The following further thoughts on confession under torture are from my good friend and fellow Ambassadorial refusenik Ann Wright.

The Sheikh and The Torture Senator

By US Army Reserve Colonel (Retired) Ann Wright

Last week senior al-Qaeda operative Khalid Sheikh Mohammed reportedly confessed during his Combatant Status Review Tribunal (CSRT) at the US prison in the US Naval Station, Guantanamo, Cuba to having planned virtually every al-Qaeda attack on the United States. But during the military tribunal proceedings, he also said he was tortured during his four year confinement in CIA secret prisons. Senators Levin and Graham viewed the Guantanamo proceedings over a special video link into the US Senate. Afterwards, Senator Levin said that Sheikh Mohammed’s allegations of torture by US officials must be investigated.

Senator Levin, you don’t have to go far to find someone who knows about Sheikh Mohammed’s torture.

I was in the audience February 12, 2007 during the Washington, DC screening of the new HBO documentary ‘The Ghosts of Abu Ghraib.’ After watching the documentary, panelists Senators Lindsey Graham and Ted Kennedy discussed prisoner abuse and torture at Abu Ghraib.

To the amazement of the audience, Graham said, with a twinkle in his eye, that ‘Americans don’t mind torture, they really don’t.’ Then he smiled broadly, almost gleefully, and said that the US had used certain interrogation techniques on ‘Shaikh Mohammed, one of the “high value” targets,’ techniques that “you really don’t want to know about, but they got really good results.”

I firmly believe that Graham’s statement acknowledged that US officials have tortured prisoners, and he, as a Senator, knew what was done and agrees with the torture because ‘it got results.’

Except you don’t know what the results are. In the case of Khalid Sheikh Mohammed, it appears that with torture you can get someone to confess to masterminding the entire al-Qaeda attack on the United States. Senior FBI officials are questioning some of Sheikh Mohammed’s assertions of guilt and remind us of the FBI’s concern about torture techniques used by both the CIA and the US military on prisoners in Afghanistan, Iraq and Guantanamo, techniques that can elicit confessions just to get the torturers to stop.

In January, 2007, I was in the city of Guantanamo, Cuba with human rights activists calling for the closure of the US military prison on the fifth anniversary of the first prisoners being sent there. With us was former prisoner, Asif Iqbal, a 23-year old who told us that he had been beaten by US interrogators until he confessed to helping plan the 9/11 attacks. In reality, he was a completely innocent young man who happened to be in Afghanistan when the U.S. attack began and was swept up with hundreds of other local people. He told us how prisoners in Afghanistan and in Guantanamo confessed to anything the interrogators wanted to prevent further torture.
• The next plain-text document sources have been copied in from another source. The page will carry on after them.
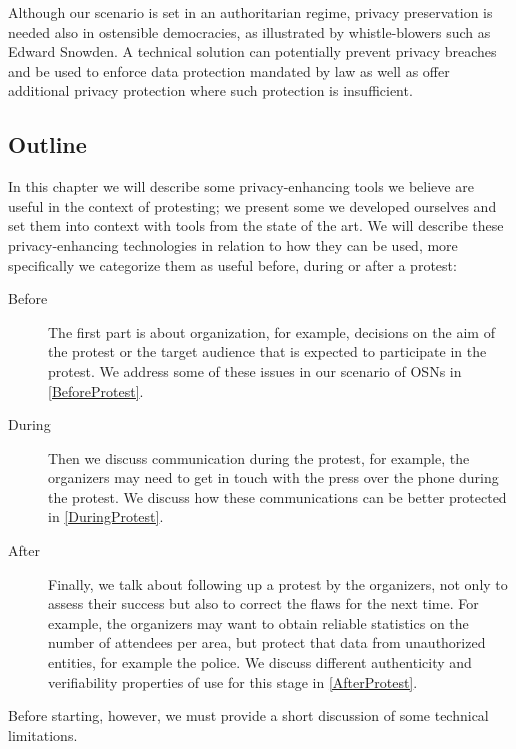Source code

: Although our scenario is set in an authoritarian regime, privacy
preservation is needed also in ostensible democracies, as illustrated
by whistle-blowers such as Edward Snowden. 
A technical solution can potentially prevent privacy breaches and be
used to enforce data protection mandated by law as well as offer
additional privacy protection where such protection is insufficient.



\subsection{Outline}
\label{Outline}

In this chapter we will describe some privacy-enhancing tools we
believe are useful in the context of protesting; we present some we
developed ourselves and set them into context with tools from the
state of the art.  We will describe these privacy-enhancing
technologies in relation to how they can be used, more specifically we
categorize them as useful before, during or after a protest:
\begin{description}
  \item[Before]
    The first part is about organization, for example, decisions on the aim of the protest or the 
    target audience that is expected to participate in the protest.
    We address some of these issues in our scenario of \acp{OSN} in 
    \cref{BeforeProtest}.

  \item[During]
    Then we discuss communication during the protest, for example, the organizers may need to 
    get in touch with the press over the phone during the protest.
    We discuss how these communications can be better protected in 
    \cref{DuringProtest}.

  \item[After]
    Finally, we talk about following up a protest by the organizers, not only to assess their success 
    but also to correct the flaws for the next time.  For example, the 
    organizers may want to obtain reliable statistics on the number of 
    attendees per area, but protect that data from unauthorized
    entities, for example the police.
    We discuss different authenticity and verifiability properties of use for 
    this stage in \cref{AfterProtest}.
\end{description}

Before starting, however, we must provide a short discussion of some technical 
limitations.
As a 29 year US Army/Reserves Colonel and a 16 year former US diplomat, I am horrified that US Senators have been complicit in knowing of criminal acts of our intelligence agencies and doing nothing to stop them. Graham told 400 of us in the audience on February 22 he knew of the torture of Khalid Sheikh Mohammed. Graham is a military lawyer and a civilian lawyer. He knew that the torture of Sheikh Mohammed was a criminal act and did nothing to stop it.

Senator Levin, if you want to know about torture committed by US government officials, please put under oath your colleague Senator Lindsey Graham and ask him ‘what he knew and when he knew it.’

PS, HBO filmed the Senator’s remarks. Please watch the HBO video and see his comments for yourself.

About the author: Ann Wright is a 29 year retired US Army Reserve Colonel

And a 16 year US diplomat who served in Nicaragua, Grenada, Somalia, Uzbekistan, Kyrgyzstan, Sierra Leone, Micronesia and Mongolia. She was on the team that reopened the US Embassy in Kabul, Afghanistan in December, 2001. She resigned from the US diplomatic corps in March, 2003 in opposition to the war on Iraq.